■ Selected excerpt ■
---+---

A spokeswoman for America's Health Insurance Plans said Aaron's proposal “would not address the problems in the market which impact both on-and off-exchange consumers,” and that AHIP instead is focused on “the substantial challenges in the market related to special enrollment periods, third-party payments and repeal of the health insurance tax.”
Another problem with Aaron's proposal is that the composition of the off-exchange market remains a mystery. There's a glaring lack of data about how the off-exchange customer risk pool compares with the exchange market, how benefits compare, and whether insurers are doing better financially off the exchanges. “Different carriers say the problems in the off-exchange market are not that different from on the exchange,” said Katherine Hempstead, a senior program officer at the Robert Wood Johnson Foundation. “I don't think it's a cure-all.”
Even if it didn't fix the exchanges' risk pool problems, Hempstead and other experts argue that combining the markets would be helpful to consumers in terms of making it easier to shop and compare premiums, benefits and provider networks across all available individual-market products.

---+---

■ Stored dataset rows ■
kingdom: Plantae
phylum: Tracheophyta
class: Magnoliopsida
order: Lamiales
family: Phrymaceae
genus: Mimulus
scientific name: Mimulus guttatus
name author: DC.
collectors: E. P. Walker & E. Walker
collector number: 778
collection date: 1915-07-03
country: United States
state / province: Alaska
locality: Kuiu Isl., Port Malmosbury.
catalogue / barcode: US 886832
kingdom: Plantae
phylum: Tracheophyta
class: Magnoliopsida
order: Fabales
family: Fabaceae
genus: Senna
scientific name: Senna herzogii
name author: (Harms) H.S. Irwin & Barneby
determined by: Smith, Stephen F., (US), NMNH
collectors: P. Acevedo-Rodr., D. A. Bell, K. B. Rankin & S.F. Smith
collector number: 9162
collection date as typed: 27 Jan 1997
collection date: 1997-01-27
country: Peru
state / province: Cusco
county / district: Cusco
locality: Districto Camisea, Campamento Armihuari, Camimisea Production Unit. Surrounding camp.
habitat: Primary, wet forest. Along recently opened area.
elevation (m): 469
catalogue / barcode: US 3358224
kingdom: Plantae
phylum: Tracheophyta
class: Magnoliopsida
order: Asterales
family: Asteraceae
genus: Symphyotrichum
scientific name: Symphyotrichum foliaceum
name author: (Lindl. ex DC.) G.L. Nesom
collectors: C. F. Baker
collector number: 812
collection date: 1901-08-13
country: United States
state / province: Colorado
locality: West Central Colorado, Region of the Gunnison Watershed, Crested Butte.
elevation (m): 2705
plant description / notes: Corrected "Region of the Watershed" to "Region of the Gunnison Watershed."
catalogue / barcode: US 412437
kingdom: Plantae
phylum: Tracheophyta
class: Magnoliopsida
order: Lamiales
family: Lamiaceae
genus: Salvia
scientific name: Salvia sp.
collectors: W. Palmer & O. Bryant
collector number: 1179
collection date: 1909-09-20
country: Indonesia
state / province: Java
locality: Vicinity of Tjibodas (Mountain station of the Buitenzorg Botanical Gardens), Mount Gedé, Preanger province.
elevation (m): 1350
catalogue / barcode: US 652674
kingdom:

---+---

■ Exercises ■
A) Print everything from "Even if it didn't" down to "available individual-market products." in the passage about Aaron's proposal.
B) In the passage about Aaron's proposal, which market challenges does the AHIP spokeswoman say the group is focused on? List each one.

■ Answers ■
A)
Even if it didn't fix the exchanges' risk pool problems, Hempstead and other experts argue that combining the markets would be helpful to consumers in terms of making it easier to shop and compare premiums, benefits and provider networks across all available individual-market products.

B)
- Special enrollment periods
- Third-party payments
- Repeal of the health insurance tax